Supplied passage ::
□ □ □ □ □

Railroads Are Still A Good Investment. Here’s Why And Where To Put Your Money

| October 27, 2017 | 0 Comments

optionsLet me tell you about an exciting new transportation technology. It’s ground-breaking. It’s game-changing. The entire face of shipping could be altered. It’s… er… railroads. Okay, so maybe not so exciting. Or new.

In fact, since the first major railroads were built around 200 years ago in the US, not much has changed. Trains are now powered by diesel or electric locomotives instead of steam – but the basic operation is essentially the same. More importantly, railroads are probably still the most cost effective way to transport raw materials and heavy goods on land.

Of course raw materials are then turned into construction materials or sources of fuel (which then also may be transported by rail). It’s these materials which help the economy function and expand. Without railways, the cost for these materials could be much higher – which would be passed on to the buyers.

As such, railroads tend to do well when the economy is doing well. They also can be a decent gauge of future economic activity. If an investor believes the economy is going to improve, one way to capitalize from the scenario can be investing in railroad companies.

Union PacificIn the US, the largest railroad company is Union Pacific (NYSE: UNP) with a market cap of $90 billion. UNP was founded all the way back in 1862. With its long history, it’s probably not a surprise the company’s rail network consists of over 32,000 miles.

If you want to invest in a growing US economy, investing in UNP is a reasonable way to do so. Moreover, at least one trader is placing a massive options bet on the company thriving over the coming year.

□ □ □ □ □

Task details :: From the railroad investment article, set down word for word the part between "In fact, since" and "goods on land.", inclusive.

[Dataset entries]
□ □ □ □ □

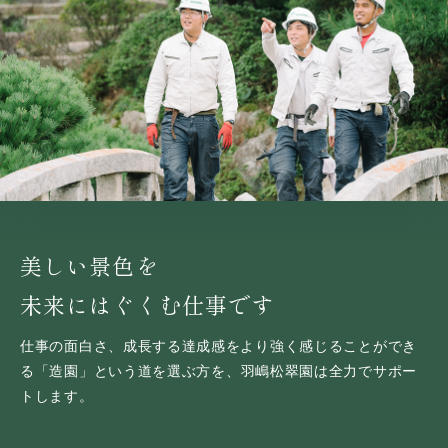
美しい景色を
未来にはぐくむ仕事です
仕事の面白さ、成長する達成感をより強く感じることができ
る
「造園」という道を選ぶ方を、羽嶋松翠園は全力でサポー
トします。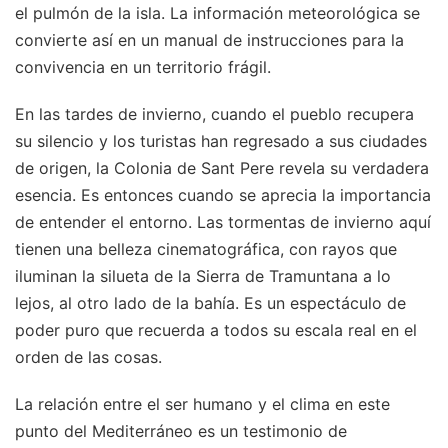
el pulmón de la isla. La información meteorológica se
convierte así en un manual de instrucciones para la
convivencia en un territorio frágil.
En las tardes de invierno, cuando el pueblo recupera
su silencio y los turistas han regresado a sus ciudades
de origen, la Colonia de Sant Pere revela su verdadera
esencia. Es entonces cuando se aprecia la importancia
de entender el entorno. Las tormentas de invierno aquí
tienen una belleza cinematográfica, con rayos que
iluminan la silueta de la Sierra de Tramuntana a lo
lejos, al otro lado de la bahía. Es un espectáculo de
poder puro que recuerda a todos su escala real en el
orden de las cosas.
La relación entre el ser humano y el clima en este
punto del Mediterráneo es un testimonio de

□ □ □ □ □

Answer to this task ::
In fact, since the first major railroads were built around 200 years ago in the US, not much has changed. Trains are now powered by diesel or electric locomotives instead of steam – but the basic operation is essentially the same. More importantly, railroads are probably still the most cost effective way to transport raw materials and heavy goods on land.